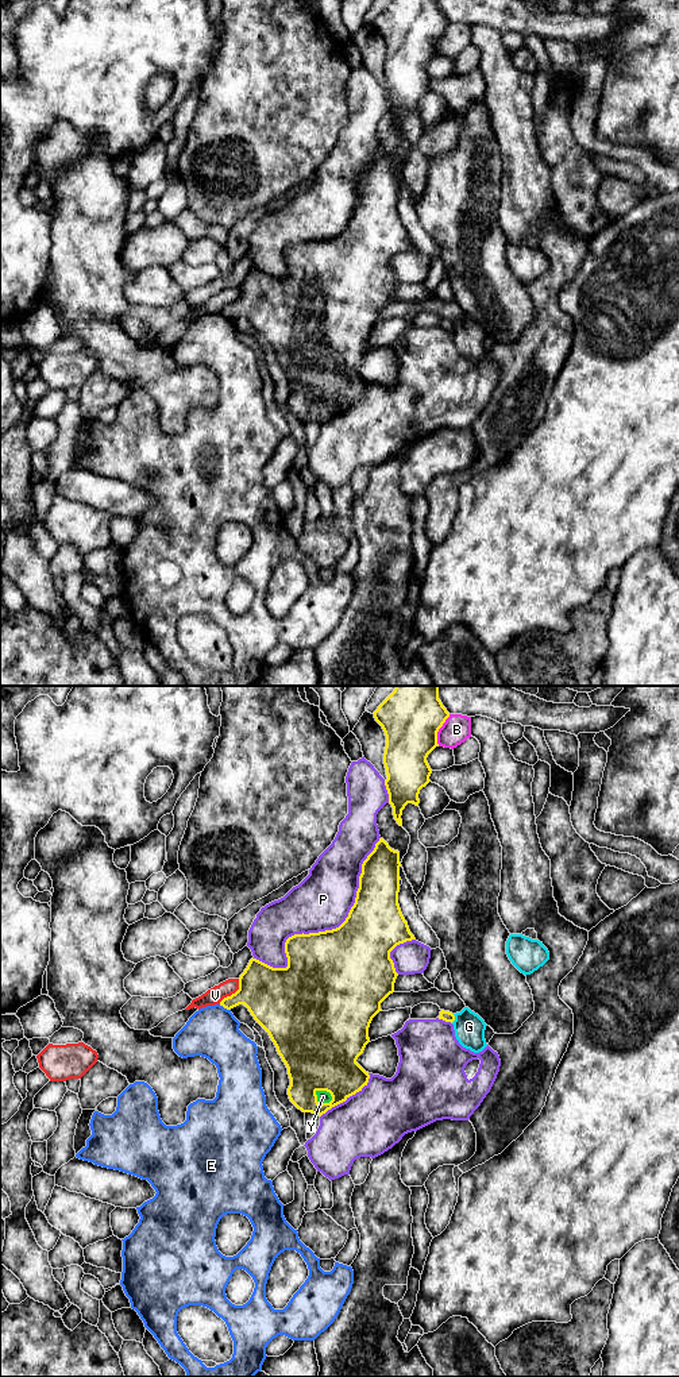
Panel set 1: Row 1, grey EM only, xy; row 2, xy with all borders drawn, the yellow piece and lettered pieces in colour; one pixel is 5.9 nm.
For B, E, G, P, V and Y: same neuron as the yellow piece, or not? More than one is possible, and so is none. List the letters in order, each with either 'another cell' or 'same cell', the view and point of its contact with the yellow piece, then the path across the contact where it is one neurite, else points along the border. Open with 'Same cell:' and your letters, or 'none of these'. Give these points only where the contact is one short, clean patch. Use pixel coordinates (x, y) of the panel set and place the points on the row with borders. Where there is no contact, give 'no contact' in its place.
Same cell: Y
B: another cell; contact xy (438, 731)
E: another cell; contact xy (224, 1007)
G: another cell; contact xy (454, 1018); border xy (454, 1014), (451, 1022)
P: another cell; contact xy (327, 930)
V: another cell; contact xy (232, 994); border xy (239, 979), (239, 987), (219, 1003)
Y: same cell; contact xy (326, 1090)

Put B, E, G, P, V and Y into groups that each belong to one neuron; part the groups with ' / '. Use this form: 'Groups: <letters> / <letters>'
Groups: B / E / G / P / V / Y

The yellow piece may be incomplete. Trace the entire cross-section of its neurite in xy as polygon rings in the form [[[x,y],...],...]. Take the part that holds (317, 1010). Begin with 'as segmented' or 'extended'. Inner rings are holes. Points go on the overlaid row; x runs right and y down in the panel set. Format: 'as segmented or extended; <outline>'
extended; [[[379,838],[362,864],[355,903],[346,921],[332,930],[289,937],[285,942],[286,968],[273,968],[251,958],[239,977],[239,990],[220,1002],[220,1006],[227,1010],[244,1004],[254,1019],[269,1033],[288,1068],[289,1099],[302,1112],[321,1116],[362,1091],[369,1083],[369,1072],[356,1060],[370,1042],[369,1027],[373,1018],[382,1011],[381,1003],[394,992],[398,973],[390,952],[400,944],[416,940],[398,904],[400,867],[400,852]]]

THE PROBLEM:
Print the data again word for word, pictures excluded.

RESPONSE FOR THIS EXERCISE:
Panel set 1: Row 1, grey EM only, xy; row 2, xy with all borders drawn, the yellow piece and lettered pieces in colour; one pixel is 5.9 nm.
For B, E, G, P, V and Y: same neuron as the yellow piece, or not? More than one is possible, and so is none. List the letters in order, each with either 'another cell' or 'same cell', the view and point of its contact with the yellow piece, then the path across the contact where it is one neurite, else points along the border. Open with 'Same cell:' and your letters, or 'none of these'. Give these points only where the contact is one short, clean patch. Use pixel coordinates (x, y) of the panel set and place the points on the row with borders. Where there is no contact, give 'no contact' in its place.
Same cell: Y
B: another cell; contact xy (438, 731)
E: another cell; contact xy (224, 1007)
G: another cell; contact xy (454, 1018); border xy (454, 1014), (451, 1022)
P: another cell; contact xy (327, 930)
V: another cell; contact xy (232, 994); border xy (239, 979), (239, 987), (219, 1003)
Y: same cell; contact xy (326, 1090)

Put B, E, G, P, V and Y into groups that each belong to one neuron; part the groups with ' / '. Use this form: 'Groups: <letters> / <letters>'
Groups: B / E / G / P / V / Y

The yellow piece may be incomplete. Trace the entire cross-section of its neurite in xy as polygon rings in the form [[[x,y],...],...]. Take the part that holds (317, 1010). Begin with 'as segmented' or 'extended'. Inner rings are holes. Points go on the overlaid row; x runs right and y down in the panel set. Format: 'as segmented or extended; <outline>'
extended; [[[379,838],[362,864],[355,903],[346,921],[332,930],[289,937],[285,942],[286,968],[273,968],[251,958],[239,977],[239,990],[220,1002],[220,1006],[227,1010],[244,1004],[254,1019],[269,1033],[288,1068],[289,1099],[302,1112],[321,1116],[362,1091],[369,1083],[369,1072],[356,1060],[370,1042],[369,1027],[373,1018],[382,1011],[381,1003],[394,992],[398,973],[390,952],[400,944],[416,940],[398,904],[400,867],[400,852]]]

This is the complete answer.